Ich drehe mich etwas und entwinde mich so aus seinem Arm. Er kennt mich erst seit zwei Tagen. Wenige Stunden nur, um ehrlich zu sein, und er tut nun so, als habe er sich Hals über Kopf in mich verliebt. Aber wir sind keine Teenager mehr. Ab einem gewissen Alter weiß man einfach, dass die Liebe nicht plötzlich da ist, sondern wächst und sich entwickelt. Liebe... Das ist mehr als nur flüchtige Sympathie zu einem Menschen.
„Sie...", ich stocke kurz und ziehe leicht die Schultern hoch. Der Gedanke, dass er morgen schon geht, schmerzt plötzlich. Ist er wirklich schon so fit? „Hast du jemanden kontaktiert? Wirst du morgen abgeholt? Oder schon heute?"
„Nein, ich würde gerne noch ein oder zwei Tage deine Gastfreundschaft in Anspruch nehmen. Aber ich kann nicht den Gedanken ertragen, dass danach alles vorbei ist. Ich brauche die Hoffnung, dass da mehr ist... Mehr sein kann."
Ich streiche mir kurz eine Strähne aus dem Gesicht. Wenn ich ehrlich bin, so wünsche ich mir genau dasselbe. „Das geht mir zu schnell, Vin... Pablo. Viel zu schnell." Und trotzdem nicke ich ihm leicht zu. Auch wenn ich mich frage, worum er sich kümmern muss. Ist er aktuell etwa in einer Beziehung? Oder verheiratet? Dabei trägt er keinen Ehering.
Am Auto öffne ich die Türen und steige ein. Pablo setzt sich neben mich und schweigt. Ich fahre ein paar Minuten um den Komplex herum und parke vor einem kleinen Supermarkt. Die meisten Kollegen kaufen hier ein, weil der Weg kurz und die Auswahl perfekt ist. Ein wenig Bio für die jungen Assistenten, Fachzeitschriften und jede Menge Fastfood und Fertiggerichte.
Ich steige aus und deute auf den Supermarkt. „Na los, der Kühlschrank sollte zumindest die nächsten Tage genug Auswahl haben."
Vor dem Supermarkt gehe ich noch an einen Bankschalter und hebe etwas Bargeld ab.

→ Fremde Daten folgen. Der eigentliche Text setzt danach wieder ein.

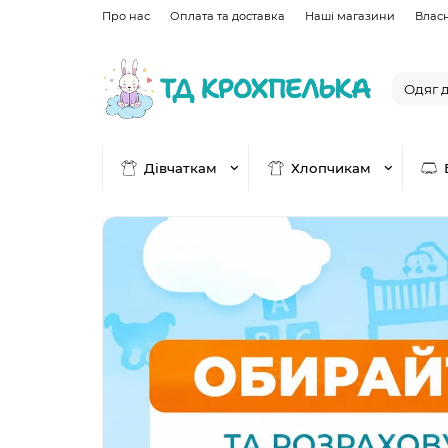
Про нас
Оплата та доставка
Наші магазини
Влас
Дівчаткам
Хлопчикам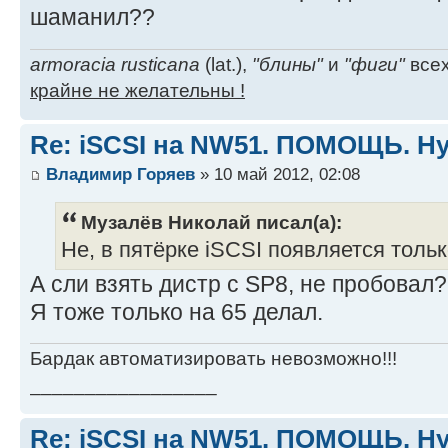
шаманил??
armoracia rusticana
(lat.),
"блины"
и
"фиги"
всех
крайне не желательны !
Re: iSCSI на NW51. ПОМОЩЬ. Ну
Владимир Горяев
» 10 май 2012, 02:08
Музалёв Николай писал(а):
Не, в пятёрке iSCSI появляется только
А сли взять дистр с SP8, не пробовал?
Я тоже только на 65 делал.
Бардак автоматизировать невозможно!!!
_________________
Re: iSCSI на NW51. ПОМОЩЬ. Ну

Ich kann nicht erwarten, dass er sich mit zwei frischen Wunden in die Küche stellt und für sich kocht. Zum Glück liegen zu Hause in einer Schublade lauter Flyer von Lieferdiensten rum.
Vin... Pablo folgt mir in den Supermarkt und ich drücke ihm einen Einkaufskorb in die Hand.
„Ich habe keine Zeit zu kochen, ich esse meist auswärts. Also such dir was aus. Du kannst ja nicht jeden Tag Eier essen."
„Da bin ich ja froh. Ich dachte schon, du willst mich auf Diät setzen." Pablo grinst dich an und geht voraus.
Mein Blick wandert kurz über seinen Körper und bleibt an seinem Hintern hängen. Eine Diät hat er nun wirklich nicht nötig. An seinem Körper ist kein Gramm Fett und beim Gedanken an seine Muskeln fängt mein Körper an zu kribbeln.
Während Pablo nach und nach ein paar Artikel in den Korb legt, gehe ich nach vorne zur Kasse und blättere durch die Zeitschriften. Ich nehme die neuste Ausgabe von "Pupular Science", "New Scientist" und die "National Geographic". Und nach kurzem Zögern noch die "Scientific American". Die letzte Ausgabe war eigentlich nichts Besonderes gewesen. Aber der eine oder andere Artikel reizt mich durchaus.
„Ich denke, ich habe alles", meint Pablo und stellt sich zu mir.
Ich lege noch etwas Obst dazu und bezahle alles. Die Einkäufe werden eingeräumt und es geht wieder nach Hause.